12 juin 2016 -  Lettre ouverte à Mgr Tissier

Monseigneur,

Par le passé, nous vous avons plusieurs fois confié nos inquiétudes et vous nous aviez plusieurs fois assuré de votre opposition déterminée à la politique de Menzingen. Les lettres que nous avons écrites aux confrères restent malheureusement d’actualité.

Le 4 mai 2012, nous avions confié une réflexion à dix confrères sur la politique déviante du Supérieur général, réflexion qui finissait par les mots d’un évêque du Cætus Internationalis Patrum au concile Vatican II : « Quand les chefs trahissent, les soldats prennent l’initiative… »

M. l’abbé de Cacqueray me sanctionna pour cette initiative, mais il me précisa qu’il le faisait uniquement pour ne pas être sanctionné lui-même par Menzingen et ainsi préserver sa présence au chapitre de juillet 2012.

Le 28 février 2013, nous avions adressé une “Lettre à Mgr Fellay” lui rappelant son « devoir en justice de dire la vérité, de réparer les mensonges et de rétracter les erreurs », lettre qui finissait par ce souhait : que « l’histoire » ne se souvienne pas de lui comme de « l’homme qui a défiguré et mutilé la Fraternité Sacerdotale Saint Pie X ».

Le 21 novembre 2013, dans une lettre aux prêtres du district de France, nous avons montré la contradiction entre un Mgr Fellay disant : « quel que soit l’accord : pas de compromis ! Nous restons tels que nous sommes » et un Mgr Lefebvre affirmant qu’en cas d’accord, « il ne suffit pas de dire : on n’a rien changé dans la pratique… » Contradiction entre un Mgr Fellay disant, au sujet d’un “retour de la Tradition à Rome” : « Il est très difficile de dire par où cela commencera… » et un Mgr Lefebvre répondant : « quand on me demande quand il y aura un accord avec Rome, ma réponse est simple : quand Rome re-couronnera Notre Seigneur Jésus-Christ. Le jour où ils le reconnaîtront de nouveau roi des peuples et des nations, ce n’est pas nous qu’ils auront rejoints, mais l’Église catholique dans laquelle nous demeuronsNous ne sommes pas de cette Église conciliaire qui a de moins en moins de l’Église catholique, pratiquement plus rien. »

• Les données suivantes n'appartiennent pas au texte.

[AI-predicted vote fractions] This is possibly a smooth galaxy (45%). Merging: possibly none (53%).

Le 22 août 2015, dans une lettre aux confrères, nous citions une réflexion de Tixier-Vignancour sur “De Gaulle” qui peut convenir à “Fellay” : « Si tu es gaulliste et intelligent, tu n’es pas sincère. Si tu es gaulliste et sincère, tu n’es pas intelligent. Si tu es intelligent et sincère, tu n’es pas gaulliste », leur rappelant aussi que « l’instauration de cette “Église conciliaire” imbue des principes de 1789, des principes maçonniques envers la religion et les religions, envers la société civile, est une imposture inspirée par l’Enfer pour la destruction de la religion catholique, de son magistère, de son sacerdoce et du sacrifice de Notre-Seigneur » (Mgr Lefebvre, Itinéraire spirituel).

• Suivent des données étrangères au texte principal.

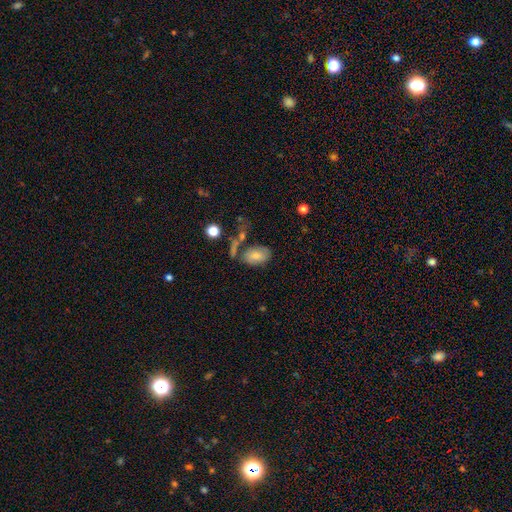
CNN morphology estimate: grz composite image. It shows a smooth galaxy with no disk features (77%) that is in between round and cigar-shaped (90%). Merging: none (56%).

Tous ces documents sont accessibles sur le site lasapinière.info.

Aujourd’hui, c’est à vous que je m’adresse.

Dans un entretien fleuve donné à laportelatine (21 mars 2016), vous affirmez, en deux petites phrases assassines, que la “politique romaine” de Mgr Lefebvre, et ce “jusqu’à sa mort”, aurait été que “la Fraternité Sacerdotale Saint-Pie X soit à nouveau canoniquement reconnue” même par des “pontifes” qui “scandalisent” par leur “erreurs” et que “Mgr Lefebvre n’a jamais posé, comme condition de notre nouvelle reconnaissance par Rome, que Rome abandonne les erreurs et les réformes conciliaires. Même s’il a dit quelque chose comme ça, il ne l’aurait jamais fait, parce que cela n’avait jamais été sa ligne de conduite, sa stratégie avec la Rome moderniste.

Vous venez donc, finalement, d’accepter le principe qui justifie la politique de Mgr Fellay. Pourquoi un tel reniement ? Ce n’est pas moi qui vous condamne, mais vous-même puisqu’il suffit de vous relire.

Commençons par votre Entretien de 2008 à The Angelus après 20 ans d’épiscopat : « La liberté religieuse et les droits de l’Homme ont complètement détruit la royauté sociale du Christ. Nous vivons la grande apostasie dont parle saint Paul […] La vraie Foi, l’enseignement vrai, les sacrements non abâtardis : tout cela est dans la Fraternité. Partout ailleurs, il y a un mélange plein de compromis à cause du libéralisme et de la faiblesse d’esprit. L’Église parallèle, c’est la néo-Église de Vatican II. »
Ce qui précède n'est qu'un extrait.